Built-in Celeborn (Remote Shuffle Service): Supports petabyte-scale shuffle data processing, which greatly improves the stability and performance of large shuffle tasks. Compute nodes do not require large disks. The service fully utilizes Spark's dynamic resource scaling capabilities to reduce storage costs. The total cost of computing resources can be reduced by up to 30%.
Flexible scaling and efficient resource utilization
On-demand elastic scaling: Supports a compute-storage decoupled architecture. Computing resources can scale elastically within seconds, with a minimum granularity of one core. Resources are metered at a fine-grained task or queue level. Storage uses a pay-as-you-go model to prevent resource waste and significantly reduce operational costs.
Seamless migration and compatibility: Integrates with OSS-HDFS and is fully compatible with HDFS cloud storage, which supports a smooth migration of your business to the cloud. It uses DLF to fully integrate lakehouse metadata. This ensures data access consistency and complete permission management, which helps you easily build a modern data lakehouse architecture.
Seamless ecosystem compatibility
Full compatibility with open source Spark: You can run jobs directly without code modification. It provides compatible
spark-submitandspark-sqltools to lower the migration barrier.Deep integration with mainstream lakehouse formats: Fully supports mainstream lakehouse formats, such as Apache Paimon, Iceberg, Delta, and Hudi, to meet diverse data storage needs.
Scheduling systems and security capabilities: Supports integration with mainstream scheduling systems, such as Apache Airflow and Apache DolphinScheduler. It can connect to external Kerberos or LDAP for identity authentication and use Apache Ranger for data authorization to ensure data security.
Machine learning adaptation: Provides a built-in SparkML environment and Notebook. It supports the full lifecycle management of third-party Python libraries.
One-stop development experience
End-to-end development support: Provides a one-stop development experience from task development, debugging, and publishing to scheduling. This meets the high standards for enterprise-level development and release. The built-in version management feature records the complete history of each release and supports source code and configuration difference comparisons to ensure that changes are traceable.
Efficient collaboration and stability: Development and production environments are strictly isolated to ensure business stability. This helps teams collaborate efficiently and deliver stable results.

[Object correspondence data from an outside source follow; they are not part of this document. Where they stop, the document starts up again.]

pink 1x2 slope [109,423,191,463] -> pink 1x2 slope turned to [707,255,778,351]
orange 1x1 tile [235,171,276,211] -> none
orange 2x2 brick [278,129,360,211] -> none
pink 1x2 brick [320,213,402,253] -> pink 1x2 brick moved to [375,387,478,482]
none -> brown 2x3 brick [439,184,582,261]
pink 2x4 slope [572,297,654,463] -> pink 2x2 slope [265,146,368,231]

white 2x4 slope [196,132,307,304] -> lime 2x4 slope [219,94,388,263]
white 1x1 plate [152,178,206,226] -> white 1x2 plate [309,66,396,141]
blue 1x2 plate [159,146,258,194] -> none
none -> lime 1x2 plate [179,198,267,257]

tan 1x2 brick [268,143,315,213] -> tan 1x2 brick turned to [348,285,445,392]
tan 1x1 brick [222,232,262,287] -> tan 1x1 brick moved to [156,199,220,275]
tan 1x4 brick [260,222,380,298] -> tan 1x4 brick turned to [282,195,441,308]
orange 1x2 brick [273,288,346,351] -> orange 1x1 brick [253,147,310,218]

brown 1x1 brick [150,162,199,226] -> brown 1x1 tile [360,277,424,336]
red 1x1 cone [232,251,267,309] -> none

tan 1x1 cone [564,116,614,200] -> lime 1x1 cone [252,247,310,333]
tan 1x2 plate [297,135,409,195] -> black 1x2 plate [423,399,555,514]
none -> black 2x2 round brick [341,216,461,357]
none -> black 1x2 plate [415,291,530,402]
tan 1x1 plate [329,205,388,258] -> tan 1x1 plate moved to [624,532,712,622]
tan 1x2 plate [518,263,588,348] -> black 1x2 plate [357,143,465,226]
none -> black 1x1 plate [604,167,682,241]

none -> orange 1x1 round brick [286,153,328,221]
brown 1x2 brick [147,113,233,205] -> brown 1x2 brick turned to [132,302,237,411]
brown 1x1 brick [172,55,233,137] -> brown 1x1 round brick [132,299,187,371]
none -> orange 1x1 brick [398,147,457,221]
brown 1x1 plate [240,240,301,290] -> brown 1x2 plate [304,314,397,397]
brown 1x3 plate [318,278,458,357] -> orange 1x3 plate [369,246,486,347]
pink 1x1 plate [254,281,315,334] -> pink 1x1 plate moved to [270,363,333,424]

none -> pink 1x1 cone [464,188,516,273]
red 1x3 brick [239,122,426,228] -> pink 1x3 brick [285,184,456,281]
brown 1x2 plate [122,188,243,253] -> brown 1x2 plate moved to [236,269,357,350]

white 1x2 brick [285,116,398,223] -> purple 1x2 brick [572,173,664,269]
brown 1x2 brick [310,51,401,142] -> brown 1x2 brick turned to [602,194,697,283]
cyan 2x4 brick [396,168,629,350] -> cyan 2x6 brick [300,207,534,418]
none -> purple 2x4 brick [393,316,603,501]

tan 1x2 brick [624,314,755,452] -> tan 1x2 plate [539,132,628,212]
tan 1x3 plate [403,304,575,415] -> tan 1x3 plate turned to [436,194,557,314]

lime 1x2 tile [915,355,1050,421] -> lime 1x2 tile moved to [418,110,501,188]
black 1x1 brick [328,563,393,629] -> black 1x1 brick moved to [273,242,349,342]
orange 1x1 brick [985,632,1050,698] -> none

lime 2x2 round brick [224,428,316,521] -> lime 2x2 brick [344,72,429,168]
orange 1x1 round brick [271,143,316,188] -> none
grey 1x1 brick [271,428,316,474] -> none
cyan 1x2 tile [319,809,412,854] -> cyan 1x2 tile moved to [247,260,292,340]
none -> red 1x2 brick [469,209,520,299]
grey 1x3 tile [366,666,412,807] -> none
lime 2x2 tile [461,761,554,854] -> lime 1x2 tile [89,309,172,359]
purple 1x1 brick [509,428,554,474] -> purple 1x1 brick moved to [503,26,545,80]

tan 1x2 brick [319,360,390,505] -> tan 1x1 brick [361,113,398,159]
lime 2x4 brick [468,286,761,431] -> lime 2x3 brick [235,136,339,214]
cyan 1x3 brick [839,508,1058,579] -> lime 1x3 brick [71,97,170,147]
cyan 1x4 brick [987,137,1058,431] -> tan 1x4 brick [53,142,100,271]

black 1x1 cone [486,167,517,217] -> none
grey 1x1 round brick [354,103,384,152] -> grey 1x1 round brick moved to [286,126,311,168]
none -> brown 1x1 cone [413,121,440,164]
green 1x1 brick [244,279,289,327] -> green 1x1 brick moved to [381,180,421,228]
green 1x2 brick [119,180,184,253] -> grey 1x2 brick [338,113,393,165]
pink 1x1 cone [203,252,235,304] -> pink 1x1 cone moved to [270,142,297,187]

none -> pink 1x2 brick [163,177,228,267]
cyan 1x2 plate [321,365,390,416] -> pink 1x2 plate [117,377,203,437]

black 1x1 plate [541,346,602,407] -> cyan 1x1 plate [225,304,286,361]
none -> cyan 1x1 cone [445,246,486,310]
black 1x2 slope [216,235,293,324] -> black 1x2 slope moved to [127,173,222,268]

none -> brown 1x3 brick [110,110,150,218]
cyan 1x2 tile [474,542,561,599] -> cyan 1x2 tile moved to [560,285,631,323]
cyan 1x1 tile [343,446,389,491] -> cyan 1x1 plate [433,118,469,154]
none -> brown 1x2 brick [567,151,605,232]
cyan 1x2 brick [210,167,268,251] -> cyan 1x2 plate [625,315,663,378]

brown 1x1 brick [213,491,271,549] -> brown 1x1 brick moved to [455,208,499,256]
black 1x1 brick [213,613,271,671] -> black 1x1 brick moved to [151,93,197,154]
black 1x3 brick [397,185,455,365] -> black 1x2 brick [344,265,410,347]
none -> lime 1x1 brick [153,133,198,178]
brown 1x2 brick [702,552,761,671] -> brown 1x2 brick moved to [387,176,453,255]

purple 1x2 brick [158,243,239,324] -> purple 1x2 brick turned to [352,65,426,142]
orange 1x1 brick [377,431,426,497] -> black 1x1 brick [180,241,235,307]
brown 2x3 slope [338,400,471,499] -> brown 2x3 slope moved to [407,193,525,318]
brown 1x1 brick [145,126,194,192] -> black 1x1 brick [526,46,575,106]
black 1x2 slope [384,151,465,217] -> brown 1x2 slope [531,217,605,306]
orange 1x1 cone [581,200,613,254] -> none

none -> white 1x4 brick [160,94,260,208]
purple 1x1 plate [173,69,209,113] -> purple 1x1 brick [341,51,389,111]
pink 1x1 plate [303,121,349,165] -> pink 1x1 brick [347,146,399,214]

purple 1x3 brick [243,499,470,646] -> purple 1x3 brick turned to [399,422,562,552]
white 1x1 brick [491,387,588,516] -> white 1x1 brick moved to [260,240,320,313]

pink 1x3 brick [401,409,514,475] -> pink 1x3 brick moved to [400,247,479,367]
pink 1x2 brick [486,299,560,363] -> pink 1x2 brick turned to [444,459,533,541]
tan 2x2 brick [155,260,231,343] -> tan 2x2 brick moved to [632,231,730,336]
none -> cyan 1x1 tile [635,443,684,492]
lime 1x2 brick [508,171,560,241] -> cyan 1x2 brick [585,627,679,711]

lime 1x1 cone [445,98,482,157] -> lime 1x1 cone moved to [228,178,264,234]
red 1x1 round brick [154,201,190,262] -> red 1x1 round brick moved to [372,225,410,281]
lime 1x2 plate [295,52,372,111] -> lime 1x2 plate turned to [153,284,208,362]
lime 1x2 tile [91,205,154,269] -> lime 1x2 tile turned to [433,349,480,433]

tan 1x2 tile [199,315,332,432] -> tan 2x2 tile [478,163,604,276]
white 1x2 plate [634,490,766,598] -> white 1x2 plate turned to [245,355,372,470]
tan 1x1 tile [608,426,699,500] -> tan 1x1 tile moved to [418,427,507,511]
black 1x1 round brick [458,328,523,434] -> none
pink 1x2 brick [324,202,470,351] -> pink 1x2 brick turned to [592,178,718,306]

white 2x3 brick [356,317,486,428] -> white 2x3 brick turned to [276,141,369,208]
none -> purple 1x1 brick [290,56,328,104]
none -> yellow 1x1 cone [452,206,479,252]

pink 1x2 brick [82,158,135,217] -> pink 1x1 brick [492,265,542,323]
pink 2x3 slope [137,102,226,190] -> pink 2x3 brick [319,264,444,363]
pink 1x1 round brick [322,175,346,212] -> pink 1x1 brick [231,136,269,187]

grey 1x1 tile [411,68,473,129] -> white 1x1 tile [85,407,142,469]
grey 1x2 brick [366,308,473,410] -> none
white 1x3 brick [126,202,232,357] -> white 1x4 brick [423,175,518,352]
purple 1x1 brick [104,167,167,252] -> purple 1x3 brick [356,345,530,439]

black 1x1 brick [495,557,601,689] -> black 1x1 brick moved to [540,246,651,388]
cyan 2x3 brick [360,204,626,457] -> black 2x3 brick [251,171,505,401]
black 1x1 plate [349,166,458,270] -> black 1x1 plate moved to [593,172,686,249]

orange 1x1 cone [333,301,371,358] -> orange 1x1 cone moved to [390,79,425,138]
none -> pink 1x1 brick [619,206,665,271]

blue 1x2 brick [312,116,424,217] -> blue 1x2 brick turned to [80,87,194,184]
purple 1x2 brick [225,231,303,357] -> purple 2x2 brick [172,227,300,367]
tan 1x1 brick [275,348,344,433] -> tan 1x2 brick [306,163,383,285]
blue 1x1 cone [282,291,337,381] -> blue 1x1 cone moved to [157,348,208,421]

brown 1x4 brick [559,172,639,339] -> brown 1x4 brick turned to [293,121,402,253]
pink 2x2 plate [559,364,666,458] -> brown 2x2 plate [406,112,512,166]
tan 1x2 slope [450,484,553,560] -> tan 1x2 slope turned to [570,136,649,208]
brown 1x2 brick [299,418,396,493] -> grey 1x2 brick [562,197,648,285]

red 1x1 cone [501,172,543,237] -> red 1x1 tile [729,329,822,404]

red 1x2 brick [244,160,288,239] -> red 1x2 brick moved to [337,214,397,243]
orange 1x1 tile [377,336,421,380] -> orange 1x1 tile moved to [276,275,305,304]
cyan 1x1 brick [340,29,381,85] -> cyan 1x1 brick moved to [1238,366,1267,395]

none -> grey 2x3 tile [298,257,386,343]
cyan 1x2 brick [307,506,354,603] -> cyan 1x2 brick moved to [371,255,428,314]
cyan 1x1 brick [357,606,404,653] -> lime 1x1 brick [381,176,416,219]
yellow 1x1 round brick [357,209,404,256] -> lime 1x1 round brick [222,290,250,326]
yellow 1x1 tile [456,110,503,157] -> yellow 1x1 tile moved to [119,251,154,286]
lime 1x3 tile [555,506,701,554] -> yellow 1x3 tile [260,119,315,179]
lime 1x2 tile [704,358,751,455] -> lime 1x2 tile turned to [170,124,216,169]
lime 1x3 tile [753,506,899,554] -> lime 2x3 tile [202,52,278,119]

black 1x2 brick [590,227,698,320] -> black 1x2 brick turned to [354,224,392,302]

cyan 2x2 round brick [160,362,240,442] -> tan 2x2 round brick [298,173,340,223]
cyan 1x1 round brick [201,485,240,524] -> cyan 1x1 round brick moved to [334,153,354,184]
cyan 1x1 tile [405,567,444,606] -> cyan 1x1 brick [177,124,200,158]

Serverless resource platform
Out-of-the-box: You can start task development quickly without manual management or complex infrastructure setup.
Second-level elasticity: Dynamically pulls resources and starts pods based on the resource requirements of Spark tasks. Resources are released immediately after the computation is complete. Billing is based only on the amount of resources that are actually used, which further reduces the total computing cost.
Cost estimation: Provides task-level resource metering and cost estimation to help you achieve fine-grained operations.
Billing
The following billing methods are supported:
Subscription: Purchase resources for a specific period. You pay before you use the resources.
Pay-as-you-go: Activate and release resources as needed. You pay after you use the resources.
How to use
EMR Serverless Spark console: A web-based service page for interactive operations.
API: Supports RPC-style API operations that use GET and POST requests. For more information about the API operations, see the API Reference. The following are common developer tools for calling API operations:
OpenAPI Developer Portal: Provides services such as quick API retrieval, online API calls, and the dynamic generation of SDK example code.
Alibaba Cloud SDK: Provides software development kits (SDKs) for various programming languages, such as Java, Python, and PHP.